### WORK TO COMPLETE
Rewrite the rows from their first line through the line that contains "C# Development Settings.</span></span>", changing every "Redis" to "Memcached" and leaving everything else as it is. Leave the pictures out.

### MATERIAL FOR THE TASK
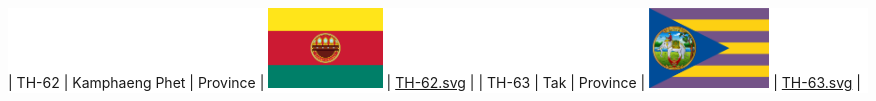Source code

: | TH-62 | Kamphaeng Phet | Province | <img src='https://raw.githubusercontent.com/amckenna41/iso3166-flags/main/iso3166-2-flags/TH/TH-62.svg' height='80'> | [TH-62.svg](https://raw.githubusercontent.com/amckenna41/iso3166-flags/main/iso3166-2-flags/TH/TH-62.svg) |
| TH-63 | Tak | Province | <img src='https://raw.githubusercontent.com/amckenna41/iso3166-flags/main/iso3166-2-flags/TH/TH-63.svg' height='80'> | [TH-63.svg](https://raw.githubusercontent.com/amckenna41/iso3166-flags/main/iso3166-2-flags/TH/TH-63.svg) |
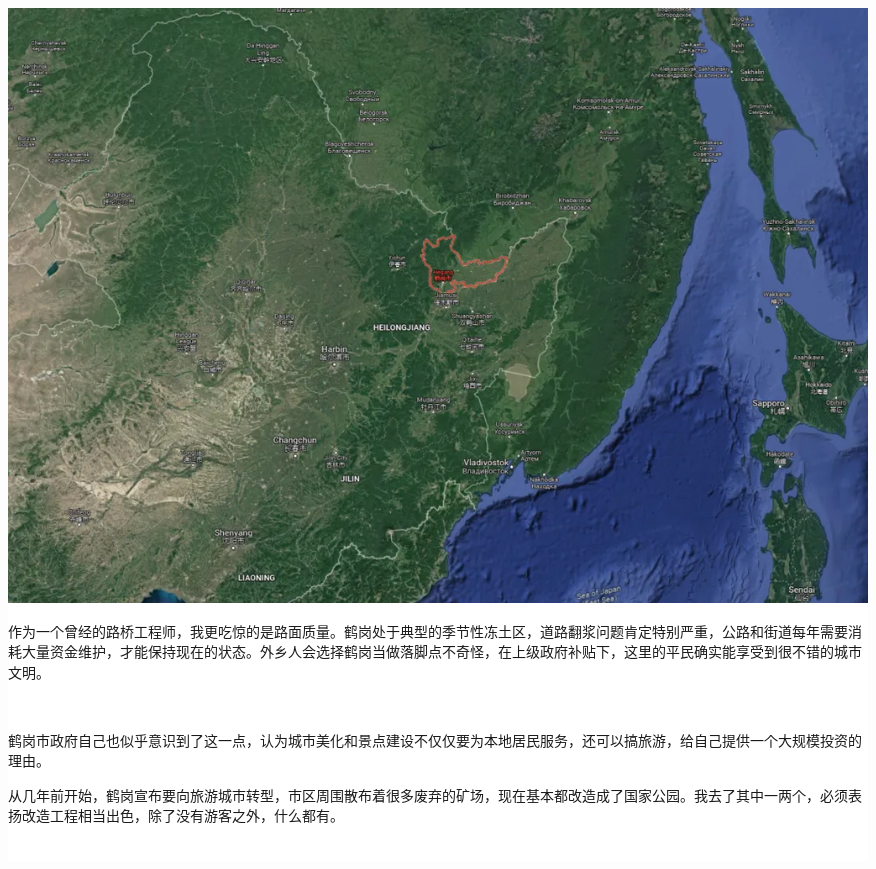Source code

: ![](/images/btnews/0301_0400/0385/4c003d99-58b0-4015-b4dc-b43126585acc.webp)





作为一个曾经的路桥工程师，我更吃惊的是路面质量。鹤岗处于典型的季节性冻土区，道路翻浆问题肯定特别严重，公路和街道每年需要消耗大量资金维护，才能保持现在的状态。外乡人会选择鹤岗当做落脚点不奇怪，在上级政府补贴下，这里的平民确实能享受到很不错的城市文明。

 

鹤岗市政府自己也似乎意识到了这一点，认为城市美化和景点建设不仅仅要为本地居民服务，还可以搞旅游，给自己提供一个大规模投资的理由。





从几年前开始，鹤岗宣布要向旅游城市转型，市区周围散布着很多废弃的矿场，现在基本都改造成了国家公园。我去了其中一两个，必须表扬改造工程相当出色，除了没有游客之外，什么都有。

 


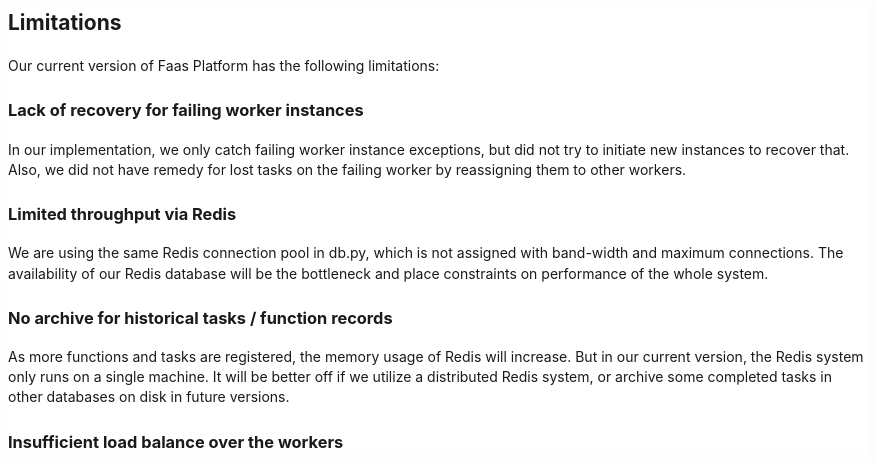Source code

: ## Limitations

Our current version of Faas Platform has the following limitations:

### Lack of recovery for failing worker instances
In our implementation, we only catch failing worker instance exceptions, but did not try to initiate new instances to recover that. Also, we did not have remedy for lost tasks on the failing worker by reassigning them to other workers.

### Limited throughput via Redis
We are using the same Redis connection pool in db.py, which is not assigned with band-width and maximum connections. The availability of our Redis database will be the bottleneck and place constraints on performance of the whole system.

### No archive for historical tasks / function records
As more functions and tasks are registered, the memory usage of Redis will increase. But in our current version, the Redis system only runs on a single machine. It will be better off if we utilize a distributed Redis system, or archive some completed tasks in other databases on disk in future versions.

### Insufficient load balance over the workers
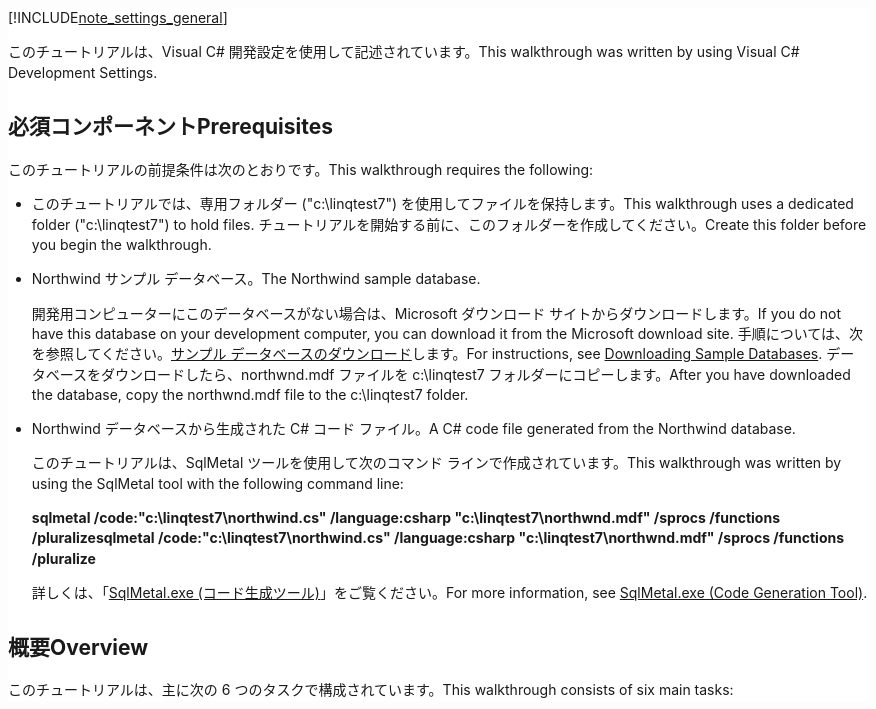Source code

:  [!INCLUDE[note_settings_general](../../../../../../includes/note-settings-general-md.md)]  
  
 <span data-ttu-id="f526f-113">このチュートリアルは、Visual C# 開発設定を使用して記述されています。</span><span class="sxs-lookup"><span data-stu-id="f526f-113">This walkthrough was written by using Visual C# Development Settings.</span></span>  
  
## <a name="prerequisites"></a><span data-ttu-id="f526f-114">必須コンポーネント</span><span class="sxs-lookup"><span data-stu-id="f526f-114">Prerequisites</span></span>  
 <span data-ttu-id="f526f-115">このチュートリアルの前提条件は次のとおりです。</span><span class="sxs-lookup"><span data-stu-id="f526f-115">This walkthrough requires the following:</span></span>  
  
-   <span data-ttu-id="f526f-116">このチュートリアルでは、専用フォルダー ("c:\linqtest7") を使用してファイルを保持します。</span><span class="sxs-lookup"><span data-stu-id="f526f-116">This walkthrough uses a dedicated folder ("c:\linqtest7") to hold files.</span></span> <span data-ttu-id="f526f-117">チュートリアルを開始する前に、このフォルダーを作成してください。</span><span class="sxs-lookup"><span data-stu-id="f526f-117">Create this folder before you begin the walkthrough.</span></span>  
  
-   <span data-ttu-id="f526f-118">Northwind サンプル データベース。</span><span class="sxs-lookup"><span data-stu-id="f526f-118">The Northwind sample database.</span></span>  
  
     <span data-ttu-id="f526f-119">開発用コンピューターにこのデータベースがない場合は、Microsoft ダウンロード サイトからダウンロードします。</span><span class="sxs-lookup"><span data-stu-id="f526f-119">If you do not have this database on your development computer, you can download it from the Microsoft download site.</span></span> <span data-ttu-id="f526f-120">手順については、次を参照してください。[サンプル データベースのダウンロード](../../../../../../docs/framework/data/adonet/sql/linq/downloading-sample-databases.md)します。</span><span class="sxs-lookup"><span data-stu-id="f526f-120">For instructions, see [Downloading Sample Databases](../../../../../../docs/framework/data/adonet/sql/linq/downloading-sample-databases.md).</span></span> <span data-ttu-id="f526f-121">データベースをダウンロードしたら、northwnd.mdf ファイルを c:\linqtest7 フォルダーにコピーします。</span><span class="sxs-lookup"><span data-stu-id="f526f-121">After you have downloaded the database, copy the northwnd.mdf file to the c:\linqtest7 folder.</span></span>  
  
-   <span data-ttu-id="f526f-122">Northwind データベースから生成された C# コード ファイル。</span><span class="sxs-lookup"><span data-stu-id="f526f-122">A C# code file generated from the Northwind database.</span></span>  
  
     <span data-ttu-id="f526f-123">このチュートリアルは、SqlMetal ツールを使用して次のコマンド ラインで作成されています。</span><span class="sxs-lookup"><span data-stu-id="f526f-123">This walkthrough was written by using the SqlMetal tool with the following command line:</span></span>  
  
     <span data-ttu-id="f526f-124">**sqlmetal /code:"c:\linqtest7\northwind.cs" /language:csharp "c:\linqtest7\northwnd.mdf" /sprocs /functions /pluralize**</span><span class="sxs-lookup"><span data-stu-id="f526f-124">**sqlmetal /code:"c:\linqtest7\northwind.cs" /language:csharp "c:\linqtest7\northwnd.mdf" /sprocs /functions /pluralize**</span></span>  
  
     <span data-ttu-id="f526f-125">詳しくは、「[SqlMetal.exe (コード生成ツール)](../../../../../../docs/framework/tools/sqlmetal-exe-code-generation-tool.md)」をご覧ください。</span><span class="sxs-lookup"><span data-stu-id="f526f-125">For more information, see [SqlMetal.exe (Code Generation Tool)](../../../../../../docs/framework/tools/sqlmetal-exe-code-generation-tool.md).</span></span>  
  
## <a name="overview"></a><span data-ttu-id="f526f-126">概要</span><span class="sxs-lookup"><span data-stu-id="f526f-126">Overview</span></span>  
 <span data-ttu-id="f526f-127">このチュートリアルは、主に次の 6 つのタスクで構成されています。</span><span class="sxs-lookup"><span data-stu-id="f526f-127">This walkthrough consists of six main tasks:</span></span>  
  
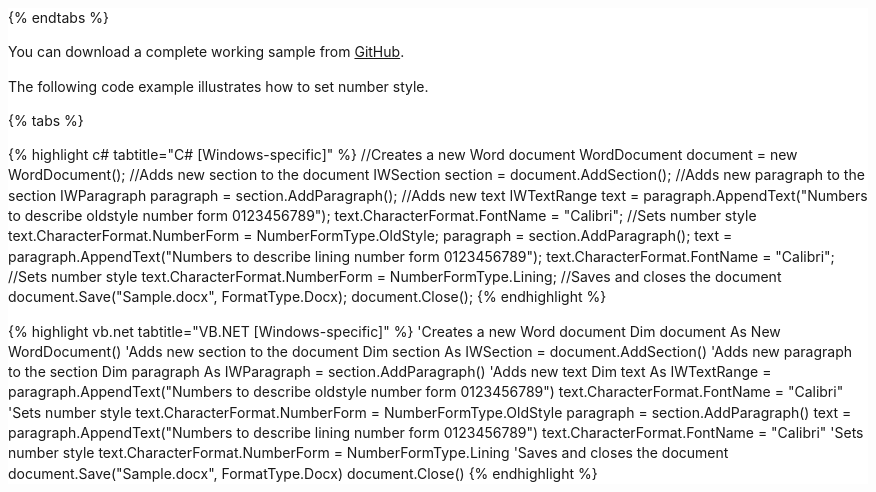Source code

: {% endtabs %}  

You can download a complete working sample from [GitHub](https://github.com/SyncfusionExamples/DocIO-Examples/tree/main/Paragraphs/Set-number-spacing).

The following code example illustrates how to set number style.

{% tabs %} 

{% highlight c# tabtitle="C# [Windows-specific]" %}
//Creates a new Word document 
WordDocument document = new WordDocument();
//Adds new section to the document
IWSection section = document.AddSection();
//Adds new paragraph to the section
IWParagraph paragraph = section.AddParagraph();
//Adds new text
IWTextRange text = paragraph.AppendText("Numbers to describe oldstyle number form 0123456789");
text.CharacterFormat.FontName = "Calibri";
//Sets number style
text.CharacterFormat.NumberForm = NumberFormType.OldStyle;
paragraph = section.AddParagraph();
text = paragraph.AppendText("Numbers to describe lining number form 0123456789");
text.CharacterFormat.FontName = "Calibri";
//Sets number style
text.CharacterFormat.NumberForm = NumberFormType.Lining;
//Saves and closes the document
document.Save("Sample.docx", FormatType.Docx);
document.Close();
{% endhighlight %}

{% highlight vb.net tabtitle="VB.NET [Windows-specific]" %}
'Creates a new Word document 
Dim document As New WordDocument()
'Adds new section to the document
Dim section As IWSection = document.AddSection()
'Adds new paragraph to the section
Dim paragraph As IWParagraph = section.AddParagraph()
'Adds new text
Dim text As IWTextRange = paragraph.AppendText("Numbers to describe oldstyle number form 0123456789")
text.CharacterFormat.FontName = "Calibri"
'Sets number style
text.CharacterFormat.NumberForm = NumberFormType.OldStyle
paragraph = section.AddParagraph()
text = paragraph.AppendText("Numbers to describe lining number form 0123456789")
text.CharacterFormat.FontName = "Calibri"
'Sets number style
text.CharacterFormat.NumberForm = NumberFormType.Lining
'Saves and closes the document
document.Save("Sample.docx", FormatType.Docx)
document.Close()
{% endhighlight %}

### REPLY
Source code

: | TH-62 | Kamphaeng Phet | Province | <img src='https://raw.githubusercontent.com/amckenna41/iso3166-flags/main/iso3166-2-flags/TH/TH-62.svg' height='80'> | [TH-62.svg](https://raw.githubusercontent.com/amckenna41/iso3166-flags/main/iso3166-2-flags/TH/TH-62.svg) |
| TH-63 | Tak | Province | <img src='https://raw.githubusercontent.com/amckenna41/iso3166-flags/main/iso3166-2-flags/TH/TH-63.svg' height='80'> | [TH-63.svg](https://raw.githubusercontent.com/amckenna41/iso3166-flags/main/iso3166-2-flags/TH/TH-63.svg) |
Source code

: ![](/images/btnews/0301_0400/0385/4c003d99-58b0-4015-b4dc-b43126585acc.webp)





作为一个曾经的路桥工程师，我更吃惊的是路面质量。鹤岗处于典型的季节性冻土区，道路翻浆问题肯定特别严重，公路和街道每年需要消耗大量资金维护，才能保持现在的状态。外乡人会选择鹤岗当做落脚点不奇怪，在上级政府补贴下，这里的平民确实能享受到很不错的城市文明。

 

鹤岗市政府自己也似乎意识到了这一点，认为城市美化和景点建设不仅仅要为本地居民服务，还可以搞旅游，给自己提供一个大规模投资的理由。





从几年前开始，鹤岗宣布要向旅游城市转型，市区周围散布着很多废弃的矿场，现在基本都改造成了国家公园。我去了其中一两个，必须表扬改造工程相当出色，除了没有游客之外，什么都有。

 


Source code

: ## Limitations

Our current version of Faas Platform has the following limitations:

### Lack of recovery for failing worker instances
In our implementation, we only catch failing worker instance exceptions, but did not try to initiate new instances to recover that. Also, we did not have remedy for lost tasks on the failing worker by reassigning them to other workers.

### Limited throughput via Memcached
We are using the same Memcached connection pool in db.py, which is not assigned with band-width and maximum connections. The availability of our Memcached database will be the bottleneck and place constraints on performance of the whole system.

### No archive for historical tasks / function records
As more functions and tasks are registered, the memory usage of Memcached will increase. But in our current version, the Memcached system only runs on a single machine. It will be better off if we utilize a distributed Memcached system, or archive some completed tasks in other databases on disk in future versions.

### Insufficient load balance over the workers
Source code

:  [!INCLUDE[note_settings_general](../../../../../../includes/note-settings-general-md.md)]  
  
 <span data-ttu-id="f526f-113">このチュートリアルは、Visual C# 開発設定を使用して記述されています。</span><span class="sxs-lookup"><span data-stu-id="f526f-113">This walkthrough was written by using Visual C# Development Settings.</span></span>  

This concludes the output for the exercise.